Onur Akın dedi ki...

Sevgili Ali Ece,

yorumları saygıyla karşıladığın ve yayınladığın için teşekkürler.onun için diğerlerinden farklısın bu yüzden seni ilgiyle ve sevgiyle takip ediyoruz.bu yüzden total futbolu izliyoruz.(aman mustafa abi alınmasın:)

bende 2000 hollandasının ispanyadan daha güzel olduğuna katılıyorum.pan monroe son derece haklı son yorumunda ispanyanın oynadığı total futbol değil total kontrol.rakipleri sürklase ediyormu ediyor ancak izleyici olarak beni bi yerden sonra sıkıyor.senin deyiminle xaviesta sistemi pas yapmaktan öyle bir hale geliyorki zaman zaman kalenin içinde hala pas atacak adam arıyorlar.insanın ekran başında vur artık şu topu diyesi geliyor hatta diyor:)

2008 deki hiddink rusyası bana göre hepsinden daha çok heyecan vericiydi...

TA dedi ki...

2008 öncesi total futbol temsilcileri
(ajax-hollanda-ve barca-ispanya) ile modern(efektif) futbol temsilcileri karşılaşmalarında ibre skor anlamında yüzde 70 e 30 modern futbol tarafındaydı.2008 yazından sonra durum değişti.ne oldu?

total futbola total kontrol futbolu eklendi neototal futbol çıktı.2008 den sonra neototal futbol temsilcileri(barca-ispanya) ile modern futbol temsilcileri karşılaşmasında skor anlamında ibre neototal futboldan yana kaydı yüzde 80 e 20 oranında.sadece mourinho bir cevap verdi neototal futbola.(o da özel bir cevaptı)
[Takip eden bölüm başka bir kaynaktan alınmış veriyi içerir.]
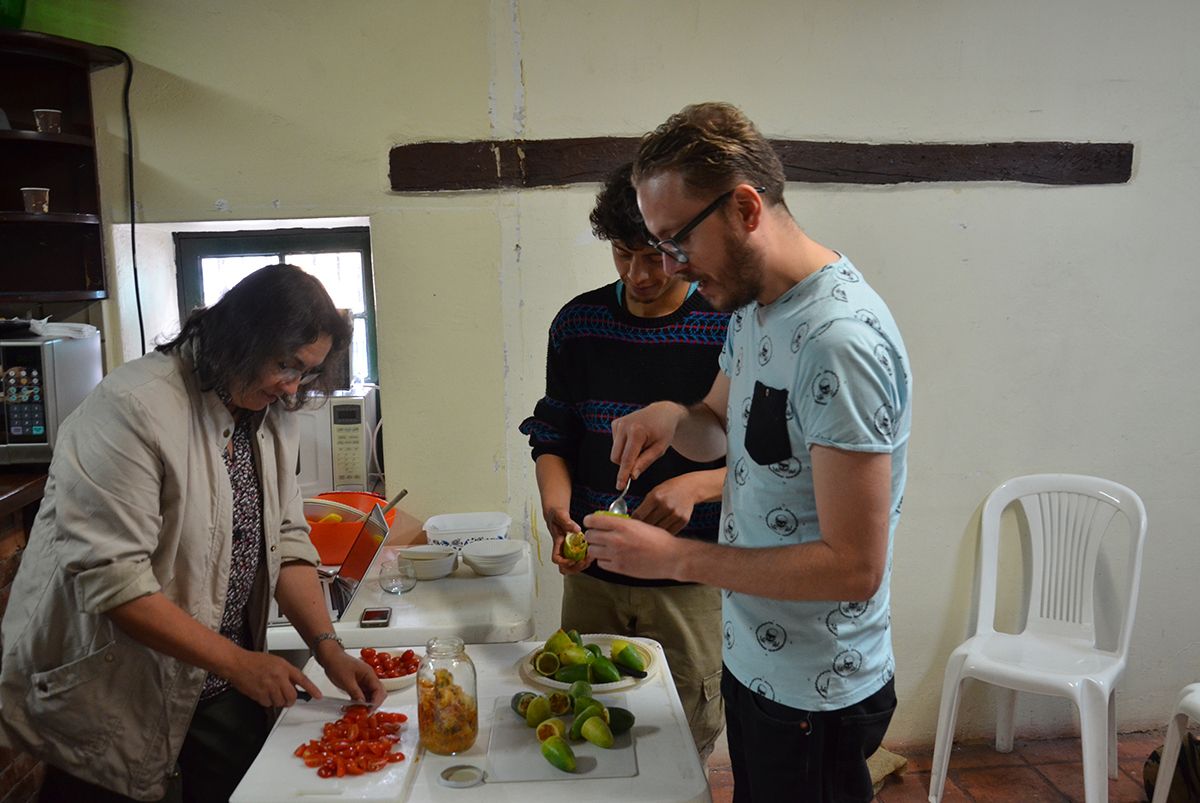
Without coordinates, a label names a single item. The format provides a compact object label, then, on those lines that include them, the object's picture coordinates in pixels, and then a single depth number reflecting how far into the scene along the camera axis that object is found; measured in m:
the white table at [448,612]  2.03
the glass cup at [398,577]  2.29
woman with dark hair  1.57
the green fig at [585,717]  1.53
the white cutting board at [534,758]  1.43
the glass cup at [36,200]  2.61
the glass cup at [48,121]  2.60
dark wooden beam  2.88
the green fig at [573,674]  1.71
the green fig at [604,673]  1.72
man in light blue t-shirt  1.28
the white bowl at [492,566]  2.38
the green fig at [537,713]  1.58
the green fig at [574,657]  1.74
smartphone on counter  2.05
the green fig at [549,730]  1.51
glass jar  1.50
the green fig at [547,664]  1.76
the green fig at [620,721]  1.53
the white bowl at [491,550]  2.38
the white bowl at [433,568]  2.35
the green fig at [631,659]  1.76
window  3.46
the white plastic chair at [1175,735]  2.40
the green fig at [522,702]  1.61
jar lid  1.42
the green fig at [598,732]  1.49
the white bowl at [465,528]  2.70
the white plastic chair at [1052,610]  2.79
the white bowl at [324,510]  2.74
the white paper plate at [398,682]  1.72
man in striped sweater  2.07
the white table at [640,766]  1.38
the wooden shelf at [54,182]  2.68
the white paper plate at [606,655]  1.71
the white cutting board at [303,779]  1.37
2008 öncesi xavi-ineaste-puyol ve birçok oyuncu vardı barca ve ispanyada.ama skor anlamında çok verimli değillerdi.barcanın ligde çok düşük puanlar aldığına şahit olduk.ve 2008 öncesi barca ispanyanın rakipler karşısında bu kadar üstün, rakipleri silen bir futbol oynamadığını biliyoruz.2008 den sonra ne oldu.Pan monroe nin dediği gibi total futbola total kontrol futbolu eklendi.
skor ve futbol anlamında yenilmez bir ispanya ve barca ortaya çıktı.bunu sadece total futbol olarak adlandırmak yanlış olur.jenerasyon olarakta bakmamak lazım.dediğim gibi xavi-ineaste 2008 öncesinde de vardı.
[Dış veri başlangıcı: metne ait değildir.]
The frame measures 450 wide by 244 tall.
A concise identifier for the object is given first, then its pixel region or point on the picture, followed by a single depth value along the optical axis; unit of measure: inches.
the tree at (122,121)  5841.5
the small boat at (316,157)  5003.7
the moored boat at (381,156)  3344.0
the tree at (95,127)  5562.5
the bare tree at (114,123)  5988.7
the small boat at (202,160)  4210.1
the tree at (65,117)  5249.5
neototal futbolun panzehiri henüz tam olarak keşfedilmiş sayılmaz.modern futbol bu yeni (2008 den itibaren) futbol anlayışı karşısında şu anda çaresiz durumdadır.oysa 2008 öncesi total futbol karşısında hiç bu kadar aciz durumda kalmamıştır modern(efektif) futbol. ve genelde de skor anlamında total futbolu geçmiştir.brezilyanın şiliyi geçtiği gibi 2008 öncesinde modern futbol (efektif), total futbolu bir şekilde geçiyordu skor anlamında.

@pan monroe
''Lakin bırakın 74 hollanda'sını, şu takımı 2000 hollanda'sıyla bile kıyaslamam ben, ürettiği aksiyon açısından''

ispanyanın daha fazla aksiyon üretmesi demek daha çok top kaybı demek.buda rakibe daha fazla hızlı hücum yapma şansı vermek demek.şili çok aksiyon yaptı.brezilyada daha fazla kontratak yaptı.ispanyanın defansı ileri çıktığı için risk demek dikine oynamak.total kontrol futbol oynamaları doğaldır.rakibe hızlı hücum şansı vermemek için.
modern futbol(efektif) temsilcileri en çok zorlayan bu özelliktir.yani total kontrol futbol.modern futbol temsilcileri ne yapıyor.top rakipte iken kendi yarı alanına gelip rakibi bekliyorlar.eğer rakip şili gibi devamlı dikine oynuyorsa top fazla zaman geçmeden brezilyaya geliyor.ama ispanya ne yapıyor.dikine hücumu az yaptığı için ve çok pas yaptığı için ve hücum aksiyonunu sonlandırması uzun zaman aldığı için rakiplerin ayağına daha az top değiyor.birde sıkı pres eklenince üzerine hızlı hücum şansları neredeyse olmuyor.

modern futbolu çaresiz bırakan neototal futbolun topu vermemesi.dikine oynayıp(şili gibi) topu verse modern futbolda hızlı hücumlarını yapabilecek.ama neo total futbol anlayışı topu vermiyor abi.yani dikine oynamıyor.